Witlof is rond 1850 per ongeluk ontdekt. Een boer in België bewaarde de wortels van chichorei om ze te gebruiken als veevoeder. Om ze tegen de vorst te beschermen had hij ze bedekt met aarde. Na een paar weken zag hij dat er blaadjes aan de wortel groeiden die door gebrek aan licht wit bleven.

De teelt van witlof gebeurt in twee fasen. In de eerste fase worden lange wortels gevormd met veel groen blad. De wortels (pennen) worden gerooid en het blad wordt ervan afgesneden. De tweede fase is het trekken. De wortels worden dicht bij elkaar geplant (ingekuild of ingetafeld) en bedekt met een laagje zand. Tegenwoordig zijn er rassen waarbij dat afdekken met zand niet meer nodig is. Wel moet de plant in het donker staan.

Zelf witlof telen

Heb je interesse om zelf witlof te telen? De eerste fase hebben we al voor je gedaan. Uit de schuur kan je een paar witlofpennen meenemen. Dit moet je er dan mee doen: Witlofpennen op gelijke lengte snijden, en dan in emmer, grote bloempot of zoiets met potgrond zetten, dicht tegen elkaar aan.  1 keer water geven. Dan in donkere kast, schuur, zolder. Omgekeerde pot erbovenop kan ook, of lichtdichte zak erover. Hoe warmer hoe sneller de oogst.

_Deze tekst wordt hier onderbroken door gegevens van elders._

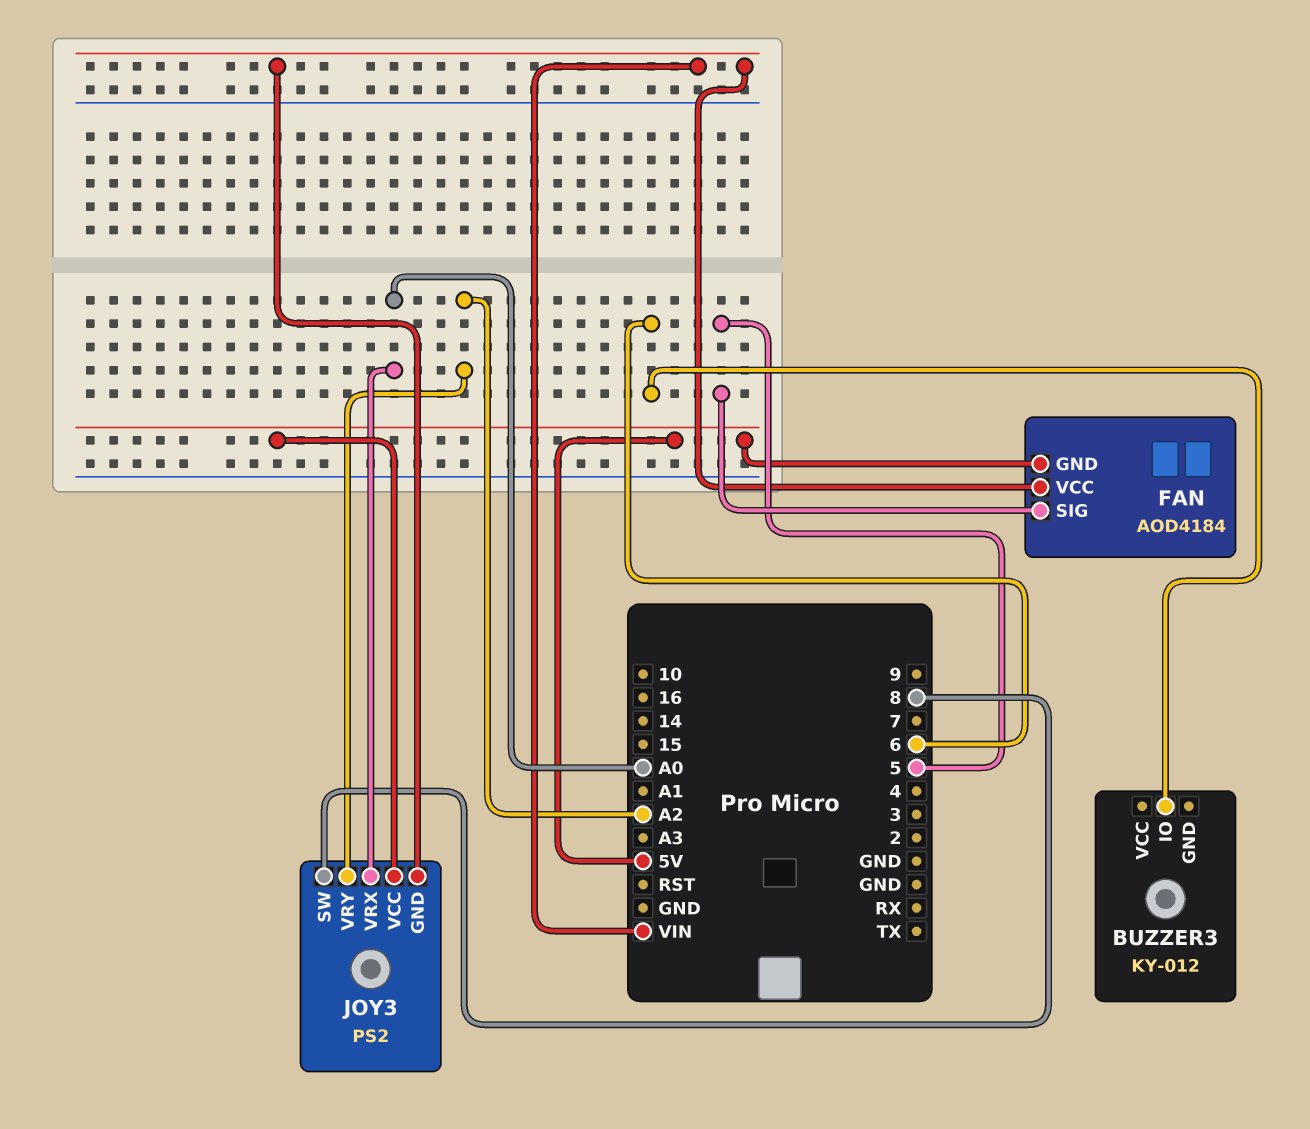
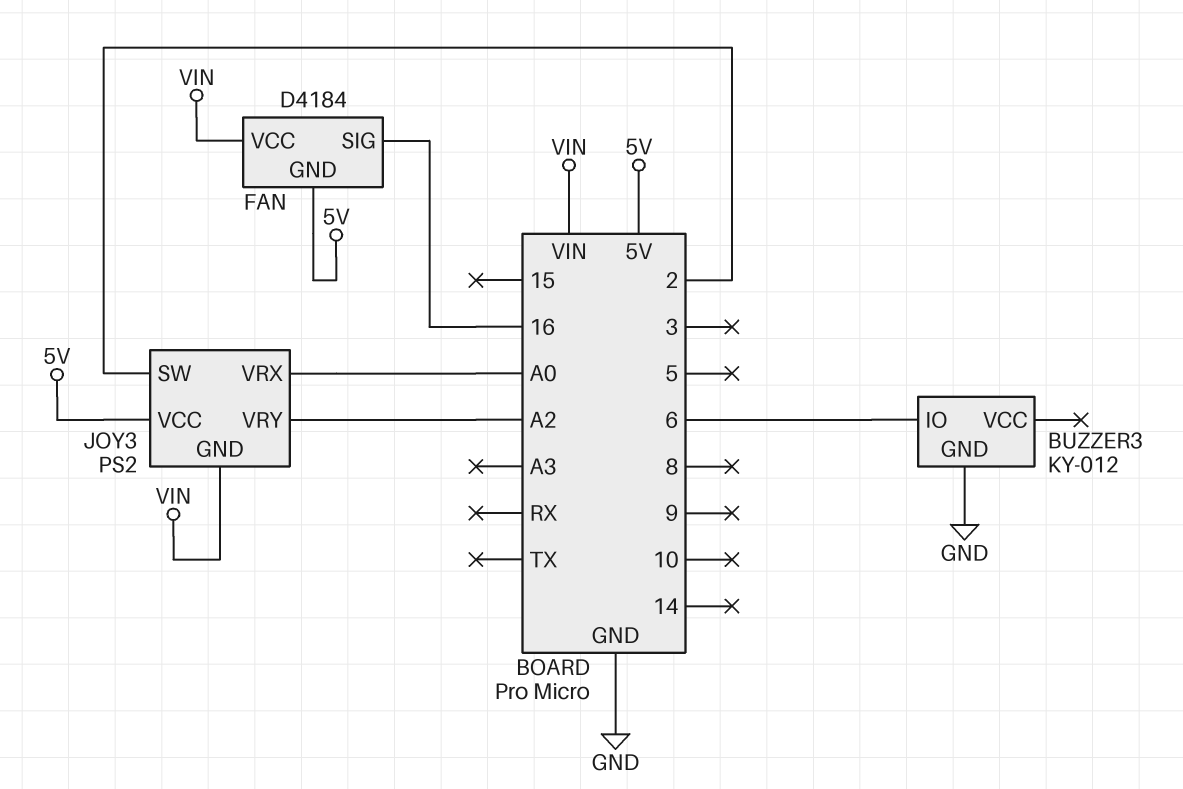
BUZZER3 pin GND: none -> GND
FAN: AOD4184 -> D4184
FAN pin SIG: 5 -> 16
JOY3 pin SW: 8 -> 2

Vorig jaar heeft een aantal deelnemers al met succes op deze manier witlof opgekweekt. Sommigen lukte het zelfs om twee keer te oogsten. Als je de witlof hebt afgesneden laat je de pennen in het donker staan. Misschien hebben ze zin om nog een keer een witlofje te produceren. Het zal waarschijnlijk niet lukken om een dichte krop te produceren. De blaadjes zullen een losse krop vormen maar voor de smaak maakt dat niet uit.

Hoe bereiden.

Witlof is rauw lekker als salade. Doe er rozijnen, appel en een lekkere dressing doorheen. Witlof met ham en kaassaus uit de oven kennen de meeste mensen nog wel van vroeger.